▶ How to complete this task
Could the data below please be reproduced word for word, without the pictures?

------ Exercise material ------

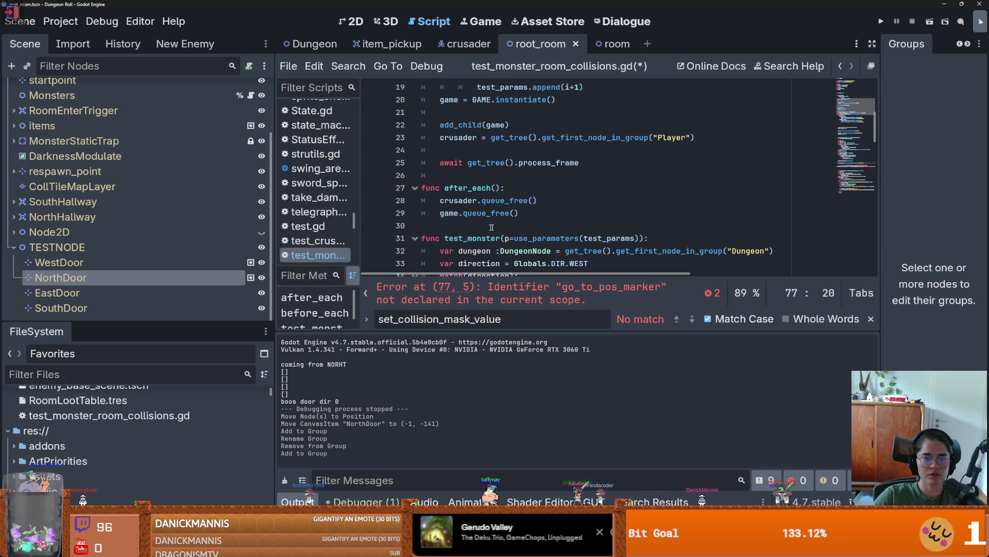
scroll(495, 216, "down", 1)
left_click(593, 155)
scroll(536, 186, "down", 5)
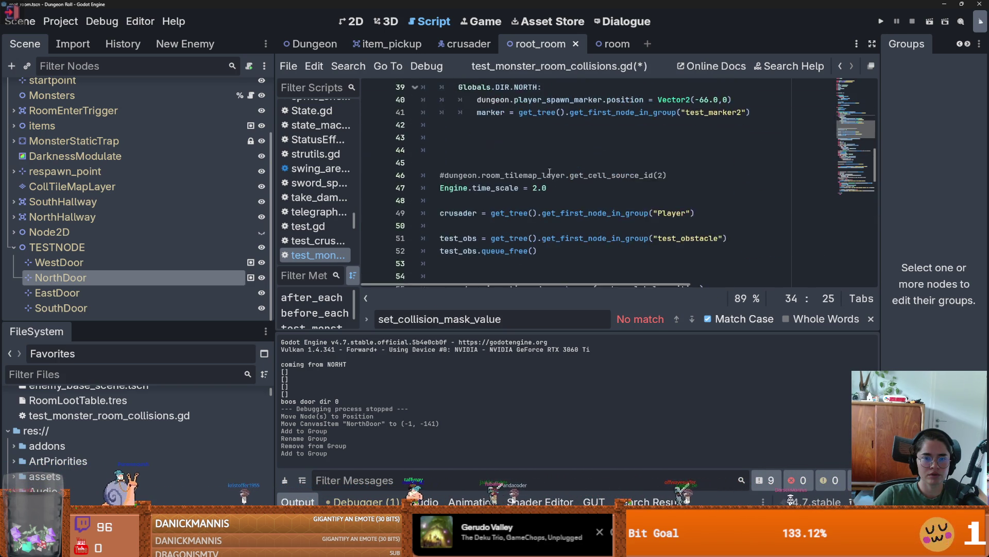
scroll(549, 173, "down", 5)
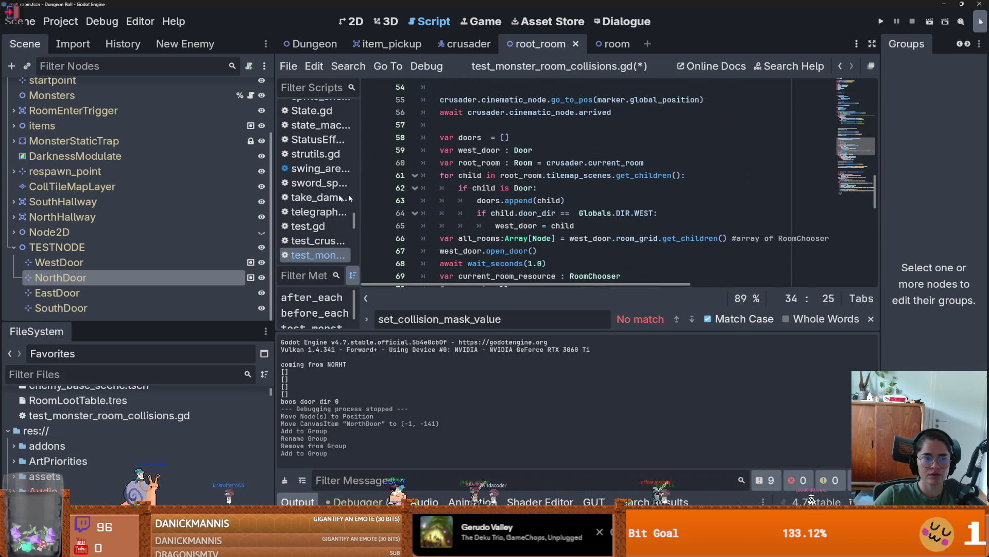
Step: Check the Dungeon's Marker2D groups and glance through the root_room and room scenes
left_click(340, 48)
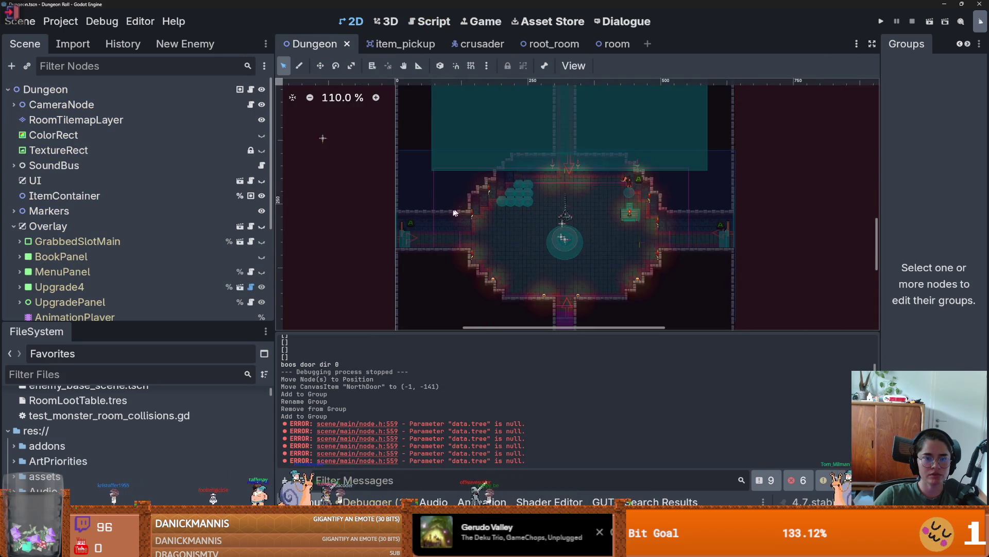
scroll(456, 208, "down", 4)
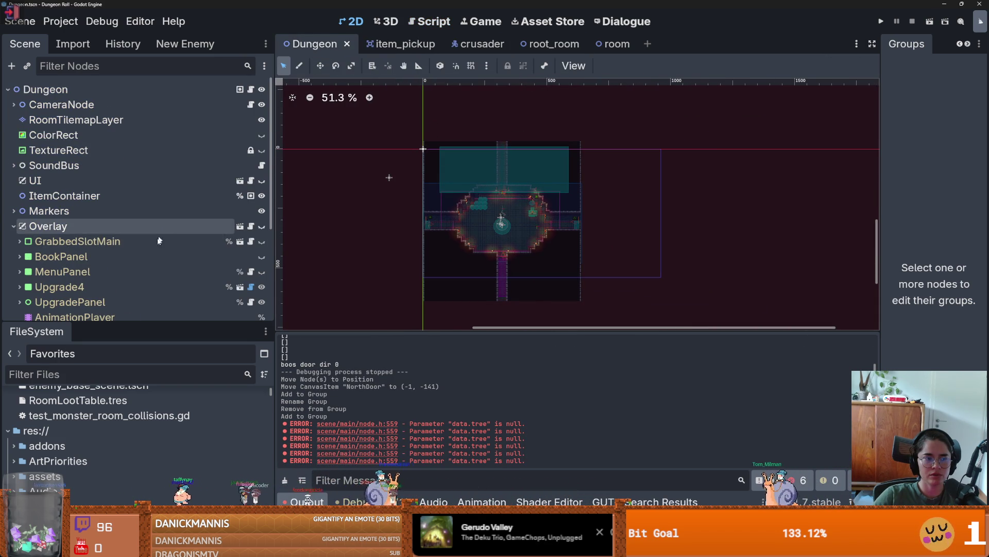
scroll(159, 235, "down", 4)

------

▶ The answer
scroll(495, 216, "down", 1)
left_click(593, 155)
scroll(536, 186, "down", 5)
scroll(549, 173, "down", 5)
Step: Check the Dungeon's Marker2D groups and glance through the root_room and room scenes
left_click(340, 48)
scroll(456, 208, "down", 4)
scroll(159, 235, "down", 4)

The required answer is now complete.